▸ **Problems to work on**:
1. In the essay about grackles, at what time did the young grackle chirp?
2. Rewrite the part of the grackle essay starting with "Thirteen More Ways" and going on through "Commodore’s upper floors.", swapping "food court" for "cafeteria".
3. Carry on the essay about grackles from the point where it stops.

▸ **Document extract**:
-- -- --
Thirteen More Ways of Looking at a Blackbird



1. In one of its past lives, the Commodore building in downtown Austin had a food court and a three-story atrium. The food court attracted grackles, which scurried in through the swinging glass doors. The atrium’s roof leaked, forming a mini-swamp among the large potted plants on the fourth floor landing. The combination of greenery, dripping water, and trapped birds flying to and fro created a lovely outdoor feeling, enhanced by the building’s crickets and geckos. New management has wiped out the food court, which should discourage the wildlife. I do not know management’s plans (if any) for evicting the ghost from the Commodore’s upper floors.


2. The Hyatt Regency sits just south of downtown, across the Colorado river. At dusk in November thousands of great-tailed grackles often roost here in the trees and shriek. “What are those birds?” an out-of-town man yells at me over cocktail chatter. “Grackles,” I say. “Crackles?” he yells back. I am indoors at a noisy reception for urban administrators. I have just read research suggesting that dogs evolved to fill the ecological niche created by human garbage. Grackles often carry around bits of garbage, and I propose to this man that the birds be trained to clean up his city. He looks puzzled; possibly he can’t hear me over the shrieking humans.

I am taking a proactive approach. Because it’s just a matter of time before the grackles take over his city, as they have mine, and I want to nip potential hostility in the bud. Because I hear very little appreciation for grackles in Texas. “Garbage birds.” “Rats with wings.” “Greasy street chickens.” They displace the song- birds, say my suburban friends. They eat grains and grapefruit, say the farmers. “Widely regarded as pests,” say the naturalists. What can I offer in reply? That they eat grasshoppers? That they recycle hamburger buns? That, as scavengers go, they are remarkably good-looking?


3. A neighborhood cat was chewing on a young grackle. We frightened off the cat and caught the bird, still alive. At first, he sat rigid with his eyes closed and beak pointed skywards. I fed him softened pet food, bread, and fruit. His swallowing reflex was good; he left light-green droppings in the cage. He was well-feathered, though a bit bald about the neck, with a buff chest, long tough legs, and a long tough beak. The only visible injury was at the base of one wing.

He chirped at me once, at 6:30 pm. Tsik! This sealed my affection for him, because my sister makes the exact same noise when she sneezes. I let him stand on my finger. His claws were firm, and his beak grasped my hand to adjust his stance, but he used these tools courteously, not to hurt. He lived a good twelve hours; at 10:00 p.m. I found him keeled over. He had never quite lost the expression that said, Someone’s been chewing on me.
-- -- --
▸ **Dataset content**:

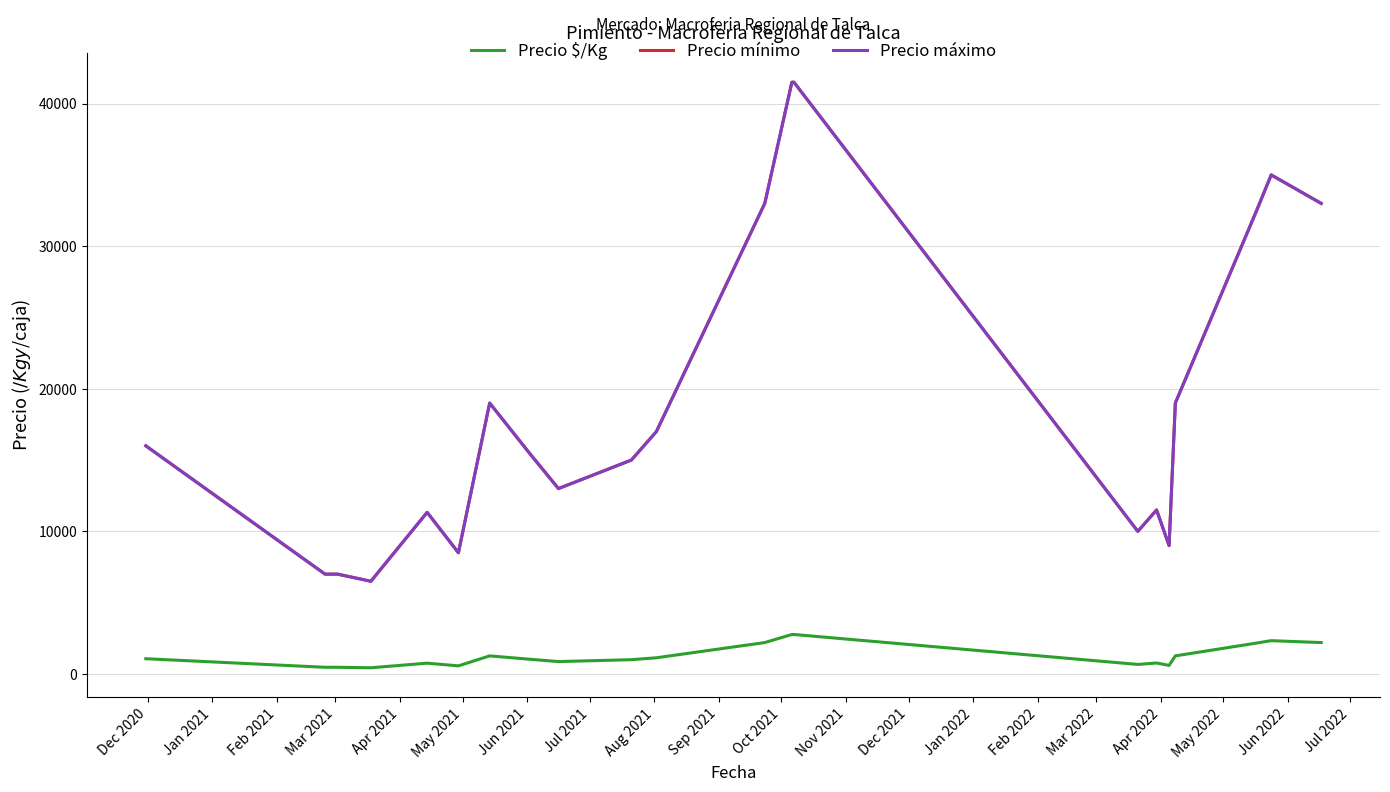

Rank the series by their maximum value, from lowest to highest.

Precio $/Kg, Precio mínimo, Precio máximo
-- -- --
▸ **Responses per task**:
1. At 6:30 pm.

2.
Thirteen More Ways of Looking at a Blackbird



1. In one of its past lives, the Commodore building in downtown Austin had a cafeteria and a three-story atrium. The cafeteria attracted grackles, which scurried in through the swinging glass doors. The atrium’s roof leaked, forming a mini-swamp among the large potted plants on the fourth floor landing. The combination of greenery, dripping water, and trapped birds flying to and fro created a lovely outdoor feeling, enhanced by the building’s crickets and geckos. New management has wiped out the cafeteria, which should discourage the wildlife. I do not know management’s plans (if any) for evicting the ghost from the Commodore’s upper floors.

3.
Earlier that day I had run into a lawyer who had the same puzzled, slightly cross, slightly distracted look as my grackle. We were not on intimate enough terms for me to ask who had been chewing on him.


4. Breeding season. The winter grackle conventions break up into small groups and disperse throughout the city. The males strut their terrains and fend off challengers. They tussle and tumble beak-over-tail in the dust and chase each other up trees. Or they square off on the ground, point their beaks to the sky, and try to bend their necks back even further, in a sort of competitive grackle ballet. Finally the losers fly away, and the dominant male takes up residence on a high perch and begins a noisy come-hither call.

Male great-tails are designed for courtship and – it appears – for little else. Their black coats are uncomfortable in the Texas heat; they pant in the summer and regularly dunk themselves in water. Their long tails are a burden on windy days, when one good gust can bend the tail 90 degrees from the bird’s body. Male grackles die off in larger numbers than females in winter, and it is thought that the males’ greater size and poorer flying abilities make survival difficult when food is scarce.

But in courtship, the male is a star. His glossy black feathers shine blue and green and purple in different lights, and he stands on tiptoe in the tip-top of trees and sings. First a rough noise, like bad radio static; then a wavering musical note which crescendos; then a burst of static again; then several loud, rising whistles. When the smaller, grey-brown female happens into his territory, the male flies to the ground, puffs up his feathers, fans out his tail, and flutters his wings, looking rather like an animated Elvis wig. He runs around the female, chittering. If she ignores him, the male’s feather volume dies down abruptly, and the casual observer is left to wonder about the evolutionary value of Big Hair.


5. One evening outside the (now razed) club Liberty Lunch, we passed a tree full of raucous grackles. Inside, we were bludgeoned by music. When we came out again, around 2:00 a.m., the tree still seemed to be singing. Had the amplifiers damaged my ears? Surely these birds must sleep? Naturalist Alexander Skutch set my fears to rest. “Especially at the outset of the breeding season, the [grackles] slept lightly and repeatedly awoke during the night to shatter with shrill calls the monotonous humming of insects.” Or the monotonous beat of reggae.

Austin’s famous Congress Avenue bridge bats are resident from March to November, but visitors in the off-season need not feel gypped. In February, simply move three blocks west of Congress Avenue, to the South First Street bridge, and you may get to witness Shrieking Hour. On some evenings, hordes of dark birds gather on the bridge rails, on the trees along the river bank, on the roofs of stores and restaurants, on the wires, on the light poles – thousands of birds perching shoulder to shoulder, shouting for all they’re worth, drowning out the noise of traffic, calling cheerful hosannas to commuters crossing the bridge from downtown, welcoming them back to South Austin.


6. Science recently settled on Quiscalus mexicanas as a name for the great-tailed grackle. Thirty years ago he was Cassidix mexicanas. Eighty years ago an Austin zoologist listed him as Megaquiscalus major macrourus, and gave him all kinds of English a.k.a.’s: Jackdaw, Big Crow Blackbird, Texas Grackle, etc.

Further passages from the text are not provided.